Earnings season is moving at full speed, but investors haven’t been handing out easy rewards. Even companies that top Wall Street’s estimates are seeing their stocks tumble if guidance disappoints or management signals heavier near-term spending. In today’s market, a simple earnings beat isn’t enough — investors want strong forecasts, disciplined costs, and clear visibility. Anything less, and the reaction can be swift and unforgiving. That dynamic has been especially brutal for capital-intensive tech names, where heavy AI capital expenditures and elevated guidance have turned upbeat prints into sell-the-news events.

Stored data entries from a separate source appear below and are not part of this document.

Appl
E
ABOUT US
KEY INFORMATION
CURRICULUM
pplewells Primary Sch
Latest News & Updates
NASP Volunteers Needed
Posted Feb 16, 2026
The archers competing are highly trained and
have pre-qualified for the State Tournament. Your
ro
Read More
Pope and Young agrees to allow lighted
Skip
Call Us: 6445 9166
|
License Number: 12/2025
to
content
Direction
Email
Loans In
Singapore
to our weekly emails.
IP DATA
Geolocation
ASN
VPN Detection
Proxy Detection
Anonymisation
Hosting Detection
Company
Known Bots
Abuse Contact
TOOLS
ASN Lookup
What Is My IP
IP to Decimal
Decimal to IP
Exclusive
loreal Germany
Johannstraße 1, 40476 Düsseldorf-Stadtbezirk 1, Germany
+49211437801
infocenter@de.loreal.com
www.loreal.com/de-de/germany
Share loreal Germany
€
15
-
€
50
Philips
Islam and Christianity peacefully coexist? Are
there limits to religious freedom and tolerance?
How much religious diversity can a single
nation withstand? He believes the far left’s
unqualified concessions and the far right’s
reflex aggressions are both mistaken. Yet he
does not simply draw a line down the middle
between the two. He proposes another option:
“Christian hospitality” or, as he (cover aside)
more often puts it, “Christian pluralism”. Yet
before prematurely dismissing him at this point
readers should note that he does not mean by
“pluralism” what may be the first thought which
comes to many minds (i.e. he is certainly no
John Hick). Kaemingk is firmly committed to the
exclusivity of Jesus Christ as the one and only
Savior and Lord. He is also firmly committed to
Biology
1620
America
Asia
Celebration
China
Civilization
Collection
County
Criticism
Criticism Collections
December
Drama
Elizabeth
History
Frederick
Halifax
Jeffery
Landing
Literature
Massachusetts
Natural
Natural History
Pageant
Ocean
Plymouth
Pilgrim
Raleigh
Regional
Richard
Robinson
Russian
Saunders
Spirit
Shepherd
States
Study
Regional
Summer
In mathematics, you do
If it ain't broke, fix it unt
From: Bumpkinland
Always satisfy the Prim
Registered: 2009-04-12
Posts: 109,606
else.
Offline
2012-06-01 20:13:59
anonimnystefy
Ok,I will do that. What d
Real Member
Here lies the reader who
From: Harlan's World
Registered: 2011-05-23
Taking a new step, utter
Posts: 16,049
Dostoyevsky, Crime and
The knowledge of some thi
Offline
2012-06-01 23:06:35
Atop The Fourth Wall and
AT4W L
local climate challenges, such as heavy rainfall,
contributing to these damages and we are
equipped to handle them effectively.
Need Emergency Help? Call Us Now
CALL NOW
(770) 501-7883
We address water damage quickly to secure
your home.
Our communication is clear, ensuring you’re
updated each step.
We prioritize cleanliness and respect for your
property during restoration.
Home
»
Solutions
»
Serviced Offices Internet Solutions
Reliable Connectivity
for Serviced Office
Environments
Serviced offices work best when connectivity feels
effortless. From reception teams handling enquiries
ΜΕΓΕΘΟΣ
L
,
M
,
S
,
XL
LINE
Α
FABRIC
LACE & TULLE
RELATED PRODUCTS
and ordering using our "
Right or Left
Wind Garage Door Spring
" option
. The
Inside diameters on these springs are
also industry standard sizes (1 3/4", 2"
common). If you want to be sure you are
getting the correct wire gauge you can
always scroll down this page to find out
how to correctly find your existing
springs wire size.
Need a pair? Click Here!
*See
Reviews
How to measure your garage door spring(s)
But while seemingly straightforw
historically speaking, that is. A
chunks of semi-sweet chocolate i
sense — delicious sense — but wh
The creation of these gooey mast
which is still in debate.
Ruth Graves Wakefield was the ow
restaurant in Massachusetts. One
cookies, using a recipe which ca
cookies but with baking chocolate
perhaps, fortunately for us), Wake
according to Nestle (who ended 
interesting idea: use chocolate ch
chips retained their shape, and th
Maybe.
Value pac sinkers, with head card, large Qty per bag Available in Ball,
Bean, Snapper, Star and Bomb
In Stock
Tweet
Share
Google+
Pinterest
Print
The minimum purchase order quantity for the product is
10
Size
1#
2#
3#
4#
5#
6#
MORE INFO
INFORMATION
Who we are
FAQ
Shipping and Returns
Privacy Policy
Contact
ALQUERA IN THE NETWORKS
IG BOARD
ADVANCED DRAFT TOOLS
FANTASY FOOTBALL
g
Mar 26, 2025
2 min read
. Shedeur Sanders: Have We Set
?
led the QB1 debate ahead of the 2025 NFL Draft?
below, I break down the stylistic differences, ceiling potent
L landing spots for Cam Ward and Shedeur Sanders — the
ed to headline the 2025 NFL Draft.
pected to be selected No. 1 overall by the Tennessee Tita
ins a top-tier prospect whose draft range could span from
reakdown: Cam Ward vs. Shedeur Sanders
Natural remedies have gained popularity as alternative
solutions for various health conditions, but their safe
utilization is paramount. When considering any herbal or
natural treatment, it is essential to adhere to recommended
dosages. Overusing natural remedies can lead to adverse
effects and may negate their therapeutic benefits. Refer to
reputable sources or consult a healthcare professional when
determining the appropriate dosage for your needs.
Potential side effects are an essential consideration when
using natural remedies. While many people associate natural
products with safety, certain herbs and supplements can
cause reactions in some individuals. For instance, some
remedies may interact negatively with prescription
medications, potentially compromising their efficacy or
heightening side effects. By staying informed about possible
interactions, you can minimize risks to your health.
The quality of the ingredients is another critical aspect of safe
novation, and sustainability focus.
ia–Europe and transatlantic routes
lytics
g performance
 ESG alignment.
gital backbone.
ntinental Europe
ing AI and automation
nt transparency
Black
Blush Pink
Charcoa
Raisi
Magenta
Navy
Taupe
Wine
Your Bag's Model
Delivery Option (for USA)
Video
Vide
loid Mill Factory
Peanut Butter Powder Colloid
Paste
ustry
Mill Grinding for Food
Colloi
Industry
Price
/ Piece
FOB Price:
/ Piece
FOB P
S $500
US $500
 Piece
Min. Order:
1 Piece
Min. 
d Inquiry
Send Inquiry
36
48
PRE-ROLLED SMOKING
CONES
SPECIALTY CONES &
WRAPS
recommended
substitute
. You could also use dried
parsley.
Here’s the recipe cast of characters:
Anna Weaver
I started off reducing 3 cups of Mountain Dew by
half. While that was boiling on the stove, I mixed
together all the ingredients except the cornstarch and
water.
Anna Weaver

One notable casualty has been Snowflake (SNOW), which has plunged significantly in 2026, and not because of its earnings. Snowflake has been caught in the crossfire of concerns that AI-native architectures and autonomous agents could weaken demand for legacy data workflows. Yet a new analyst note from Evercore ISI paints a different picture, describing Snowflake as one of the most resilient “scaffolding” plays in enterprise AI adoption.
So, with sentiment shaky but fundamentals still intact, the big question for investors is simple: Should you buy the dip in SNOW stock now?
Founded in 2012, Snowflake is a cloud software company that counts hundreds of Fortune 2000 companies as customers, including many in financial services, media, and retail. Its architecture and “data sharing” features aim to simplify cross-cloud data collaboration while maintaining enterprise-grade security and governance.
Importantly, the company hasn’t been standing still amid the AI disruption debate. Snowflake secured two $200 million multi-year deals, one each with OpenAI and Anthropic, to integrate their cutting-edge AI models into Snowflake’s AI Data Cloud. These deals indicate strong enterprise demand for Snowflake’s AI offerings, Snowflake’s new “Cortex” AI services, and reinforce the view that AI workloads drive consumption on its platform.
Additionally, there is news that Snowflake has acquired Observe, bringing observability and monitoring into its portfolio. This acquisition and others — like Tensorstax for AI data engineering — broaden Snowflake’s cloud ecosystem and have been generally viewed as strategic positives.